Saat ini, Trump sudah mengerahkan armada tempurnya mendekati Iran. Ada gugus tugas tempur yang berisi Kapal Induk USS Abraham Lincoln, serta kapal perusak dan kapal selam berpeluru kendali yang berlayar di dekat Iran.
Sikap Iran: Ada Negosiasi, Perang Bukan Kepentingan IranDilansir AFP, Kepala Dewan Keamanan Tertinggi Iran Ali Larijani juga menyampaikan pesan senada dengan Trump. Ia menyebut, akan ada negosiasi.
"Kontras dengan apa yang terjadi dan populer di media-media, struktur kesepakatan untuk negosiasi sedang diproses," kata Larijani, sehari setelah bertemu dengan Presiden Putin di Moskow.

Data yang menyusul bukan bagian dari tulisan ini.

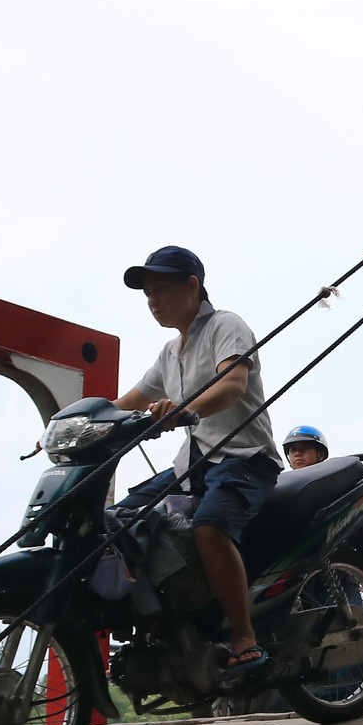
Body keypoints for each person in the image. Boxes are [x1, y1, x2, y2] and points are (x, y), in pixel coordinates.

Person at [114, 246, 283, 674]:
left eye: (162, 289)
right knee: (117, 520)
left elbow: (233, 385)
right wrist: (73, 423)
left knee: (209, 527)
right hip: (192, 466)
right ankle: (168, 623)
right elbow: (127, 403)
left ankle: (244, 634)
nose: (153, 301)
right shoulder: (170, 353)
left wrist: (186, 410)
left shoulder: (226, 325)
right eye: (148, 293)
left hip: (243, 458)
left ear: (193, 286)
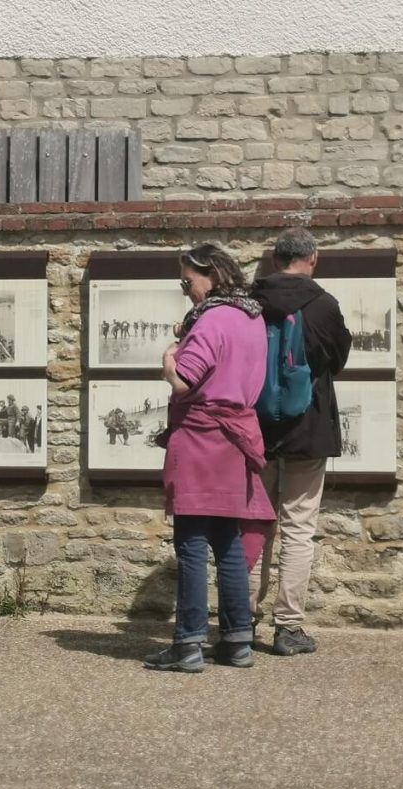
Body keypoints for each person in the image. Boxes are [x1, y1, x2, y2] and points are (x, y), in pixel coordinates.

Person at [144, 244, 276, 673]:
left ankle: (188, 645)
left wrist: (168, 359)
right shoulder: (252, 317)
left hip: (202, 436)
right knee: (228, 542)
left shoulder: (212, 319)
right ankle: (238, 641)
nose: (185, 290)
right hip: (236, 437)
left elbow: (185, 381)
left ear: (212, 275)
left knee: (192, 543)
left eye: (188, 281)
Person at [249, 228, 352, 657]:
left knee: (253, 525)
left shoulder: (251, 303)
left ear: (275, 261)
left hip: (256, 430)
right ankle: (288, 627)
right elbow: (339, 359)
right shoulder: (323, 305)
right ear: (314, 258)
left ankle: (240, 621)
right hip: (307, 430)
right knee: (298, 528)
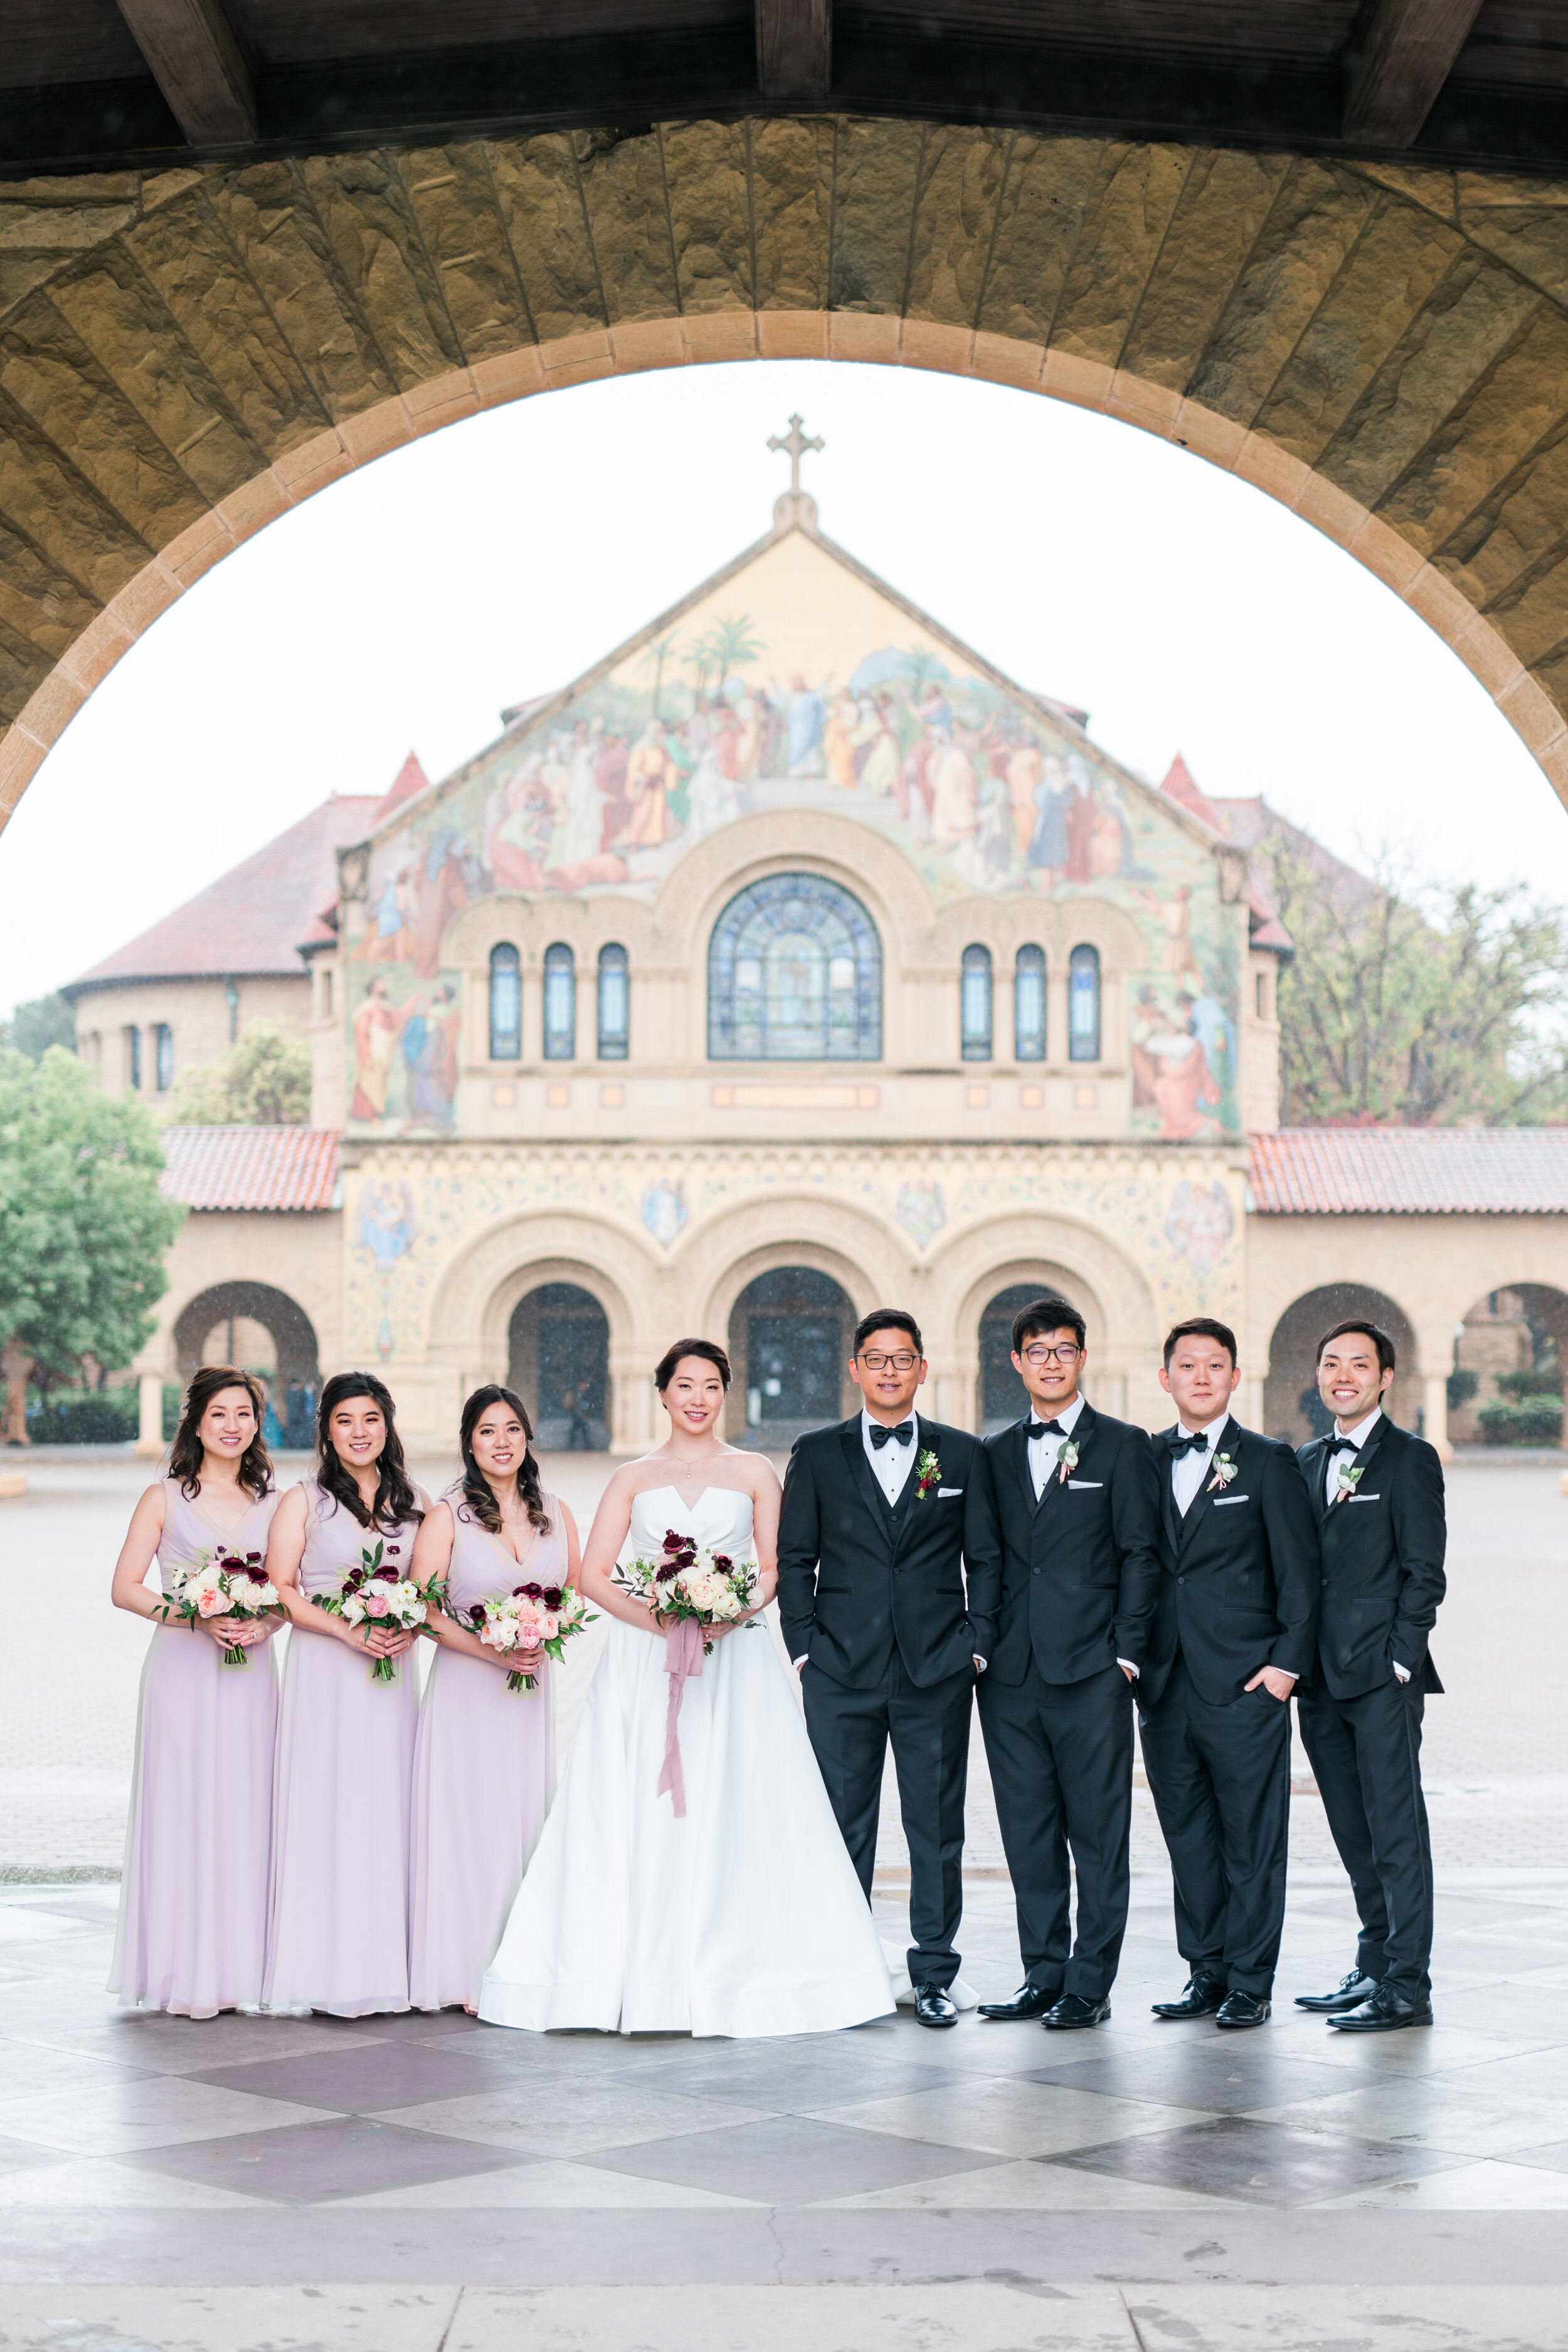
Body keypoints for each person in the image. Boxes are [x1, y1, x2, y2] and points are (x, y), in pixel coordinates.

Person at [479, 1339, 892, 2037]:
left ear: (724, 1393)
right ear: (663, 1394)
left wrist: (727, 1613)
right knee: (642, 1803)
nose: (697, 1398)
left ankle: (739, 1960)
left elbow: (774, 1566)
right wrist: (662, 1620)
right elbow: (595, 1574)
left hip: (736, 1664)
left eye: (709, 1385)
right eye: (684, 1385)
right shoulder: (633, 1479)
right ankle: (630, 1968)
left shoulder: (757, 1470)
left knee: (737, 1795)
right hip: (647, 1663)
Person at [776, 1311, 1002, 2028]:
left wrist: (975, 1642)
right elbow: (793, 1559)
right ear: (854, 1369)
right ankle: (844, 1970)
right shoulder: (816, 1453)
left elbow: (986, 1559)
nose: (888, 1372)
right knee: (844, 1827)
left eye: (902, 1359)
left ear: (922, 1369)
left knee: (936, 1828)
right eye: (874, 1360)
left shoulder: (959, 1455)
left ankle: (933, 1972)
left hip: (936, 1669)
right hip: (838, 1670)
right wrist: (804, 1645)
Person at [972, 1296, 1161, 2030]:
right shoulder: (991, 1453)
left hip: (1091, 1673)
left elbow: (1140, 1555)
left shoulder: (1122, 1445)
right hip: (1010, 1679)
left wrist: (1125, 1656)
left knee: (1097, 1833)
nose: (1050, 1361)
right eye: (1036, 1350)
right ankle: (1041, 1973)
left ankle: (1089, 1982)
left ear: (1083, 1358)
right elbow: (985, 1559)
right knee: (1027, 1832)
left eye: (1063, 1349)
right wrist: (979, 1648)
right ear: (1016, 1362)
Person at [1141, 1318, 1320, 2028]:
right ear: (1166, 1379)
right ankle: (1204, 1971)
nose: (1202, 1378)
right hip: (1163, 1687)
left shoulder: (1269, 1461)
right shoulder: (1143, 1459)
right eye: (1188, 1367)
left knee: (1251, 1839)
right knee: (1187, 1837)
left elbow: (1300, 1577)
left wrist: (1283, 1668)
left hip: (1247, 1683)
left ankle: (1250, 1979)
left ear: (1235, 1377)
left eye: (1216, 1366)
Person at [109, 1367, 281, 2017]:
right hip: (182, 1670)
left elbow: (289, 1594)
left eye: (245, 1414)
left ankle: (243, 1966)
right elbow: (126, 1588)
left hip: (252, 1671)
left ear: (258, 1424)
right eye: (220, 1415)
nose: (233, 1426)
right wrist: (193, 1617)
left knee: (247, 1805)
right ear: (197, 1423)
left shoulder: (276, 1502)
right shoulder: (163, 1498)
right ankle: (182, 1966)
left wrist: (263, 1622)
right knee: (184, 1806)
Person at [1293, 1320, 1446, 2033]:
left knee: (1395, 1831)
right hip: (1318, 1681)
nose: (1343, 1375)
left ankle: (1407, 1986)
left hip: (1381, 1680)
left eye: (1359, 1364)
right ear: (1319, 1375)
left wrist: (1399, 1659)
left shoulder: (1409, 1459)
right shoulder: (1305, 1459)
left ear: (1385, 1377)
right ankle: (1375, 1961)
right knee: (1352, 1831)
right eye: (1332, 1364)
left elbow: (1424, 1574)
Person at [263, 1372, 428, 2016]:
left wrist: (406, 1625)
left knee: (386, 1806)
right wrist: (346, 1630)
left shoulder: (415, 1500)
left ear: (387, 1426)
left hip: (390, 1672)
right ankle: (320, 1966)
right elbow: (282, 1587)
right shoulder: (303, 1501)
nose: (359, 1433)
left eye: (371, 1420)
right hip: (325, 1670)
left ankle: (386, 1963)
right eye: (344, 1421)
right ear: (326, 1432)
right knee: (327, 1805)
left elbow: (429, 1583)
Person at [407, 1386, 573, 2013]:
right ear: (469, 1443)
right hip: (467, 1693)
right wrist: (490, 1648)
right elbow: (423, 1609)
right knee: (466, 1824)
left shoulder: (556, 1513)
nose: (501, 1442)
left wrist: (542, 1633)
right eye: (487, 1431)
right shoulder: (448, 1515)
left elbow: (572, 1593)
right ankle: (460, 1971)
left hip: (528, 1694)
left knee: (520, 1821)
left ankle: (515, 1963)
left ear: (527, 1437)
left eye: (511, 1429)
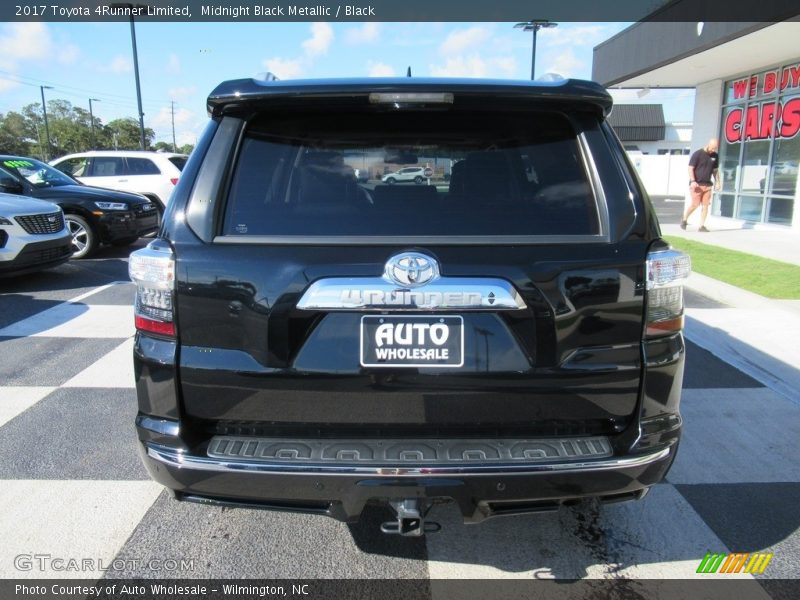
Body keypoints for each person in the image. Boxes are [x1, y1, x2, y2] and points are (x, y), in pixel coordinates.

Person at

Sementara Presiden Iran Masoud Pezeshkian menyebut bahwa konflik hanya membawa kerugian. Bagi Iran, atau bagi AS.
"Republik Islam Iran tidak pernah sekalipun mencari jalan untuk perang. Sudah jelas pula, bahwa perang tidak akan ada di dalam kepentingan Iran atau AS, atau kawasan," kata Pezeshkian, usai berbicara dengan Presiden Mesir Abdel Fattah el-Sisi.